Here is the budget top sheet.
“The fact that we have not had a script to work from has been a very considerable handicap.” I wonder when the script eventually showed up.
Chaplin is apparently being paid living expenses only?
“Sexy girl – £100.”
No Completion Fee (I guess this is what we’d now call a completion bond — without it, there’s less of a safety net but since the completion bond guarantor’s usual main recourse is to fire the director, and that’s not an option here since he’s also the star, it seems a reasonable saving).
If there was a fifth page, it seems to be missing.
I was given the budget by Lawrie Knight, who filched it oyt of a drawer at Pinewood when he worked as an assistant director. I gifted it to David Robinson in gratitude for his giving up his seat to me at the closing gala of the Pordenone Silent Film Festival.
The “Estrovians” in this film — a neighbour of Tomania and Bacteria and Austerlich? — are played by Brits, which is convenient for the budget but also consistent with Chaplin playing their King. He doesn’t get any real laughs out of his arrival and press conference, though again it has autobio signif. The business with his prime minister absconding with his loot is mere plot. It’s only when the King sgteps out for a night on the town that Chaplin can get to his intended satire.
But is Chaplin close enough to life as it was lived in New York in the 1950s to satirise it effectively? We might pair this film with another late movie, EYES WIDE SHUT, as New York movies made by shut-in ex-pat geniuses which come from a place of inexperience.
The second unit obligingly provide Chaplin with some skyscraper shots, not the first ever Dutch tilts in a CC movie, but maybe the first handheld angle.
Shadhov finds the streets noisy — sirens and deafening music (“When I think of a million dollars / Tears come to my eyes”) broadcast from buildings (?) so he and his Ambassador (Oliver Johnston — plucked from obscurity by Chaplin and cast again in COUNTESS) decide to check out a movie.
Did New York movie houses still have live prologues in 1957? It’s possible they did, because the city had a vision of itself as exceptionally metropolitan to maintain.
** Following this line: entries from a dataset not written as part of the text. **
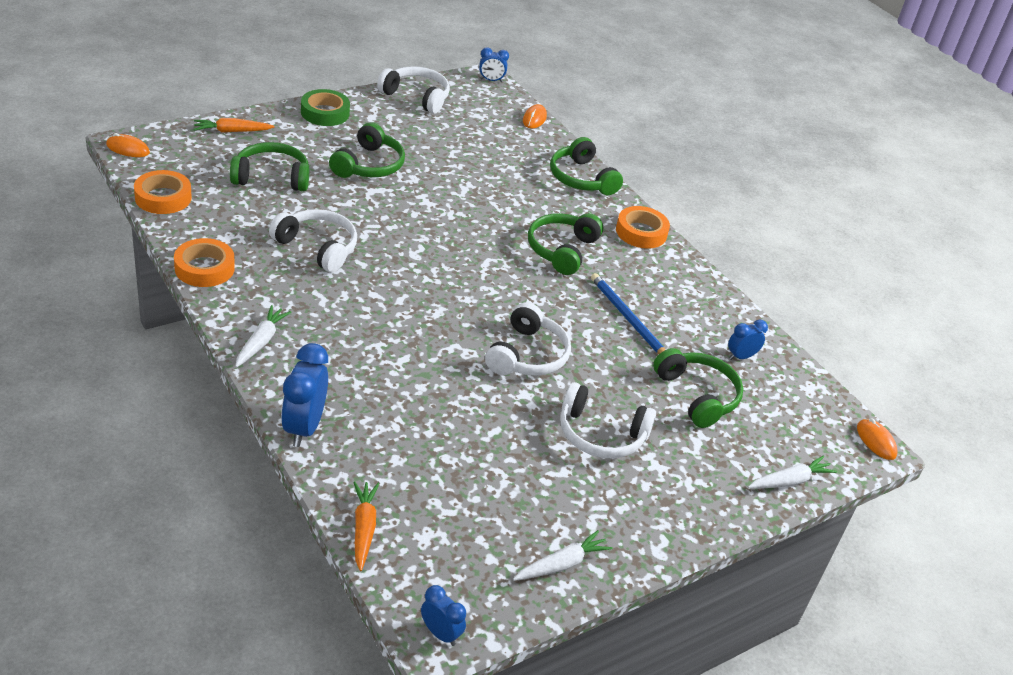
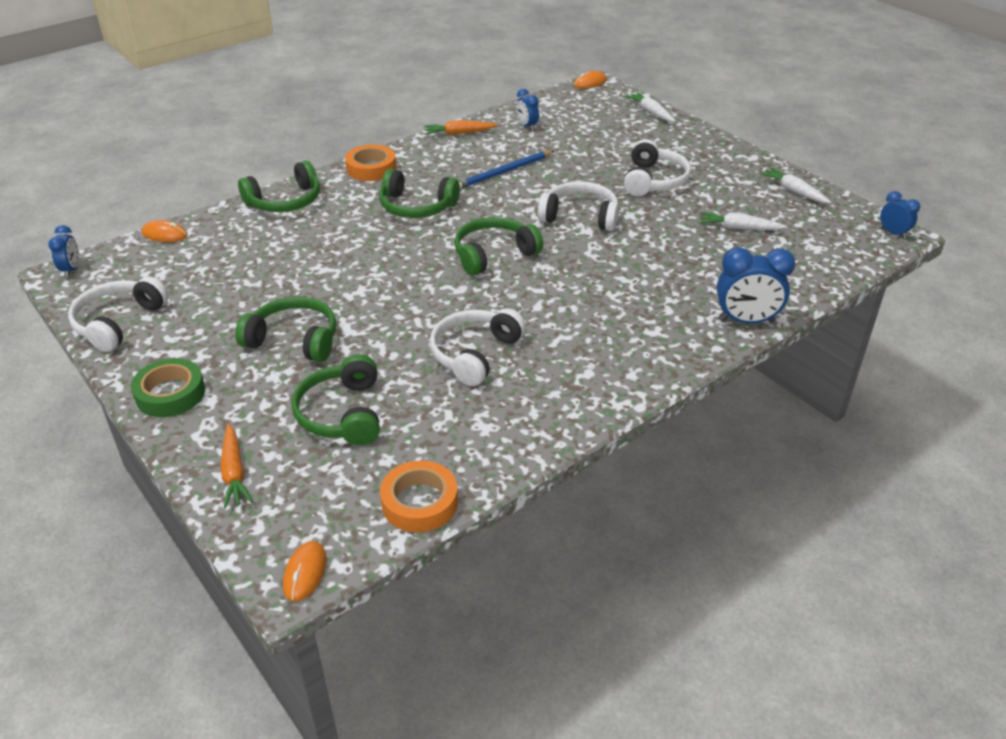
camera: 90 degrees left, 0 degrees up
orange tape [174,238,235,287] -> none
white carrot [235,305,291,367] -> white carrot moved to [700,212,787,230]
orange carrot [353,481,379,571] -> orange carrot moved to [424,120,498,135]
blue clock [421,585,466,646] -> blue clock turned 105 degrees clockwise [880,191,920,239]
green headphones [653,348,743,428] -> green headphones moved to [454,217,543,275]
But did they feature bands — drummer, large horn section, pianist-singer — performing songs about rock ‘n’ roll in a big band style? I mean, anything’s possible, and this isn’t crazier than THE GIRL CAN’T HELP IT, in which rock ‘n’ roll stars perform in swank nightclubs. It seems weird, though. “Do you think this sort of thing is healthy?” ponders the King.
“I got shoes / I got shoes / Shoes to step on all your blues / When you do that rock ‘n’ roll tonight.”
My first laugh (9.07 mins in) comes when Shadhov, advancing down the aisle to a seat, steps over a swooned teenybopper. I think it’s the throwaway nature of the glimpsed sleeper that elevates it. Chaplin being who he is, he makes sure to serve up a reverse angle displaying further prone revellers, one of whom revives in time to bite his ankle. Which is rather inexplicable. These kids today are wild, seems to be the idea.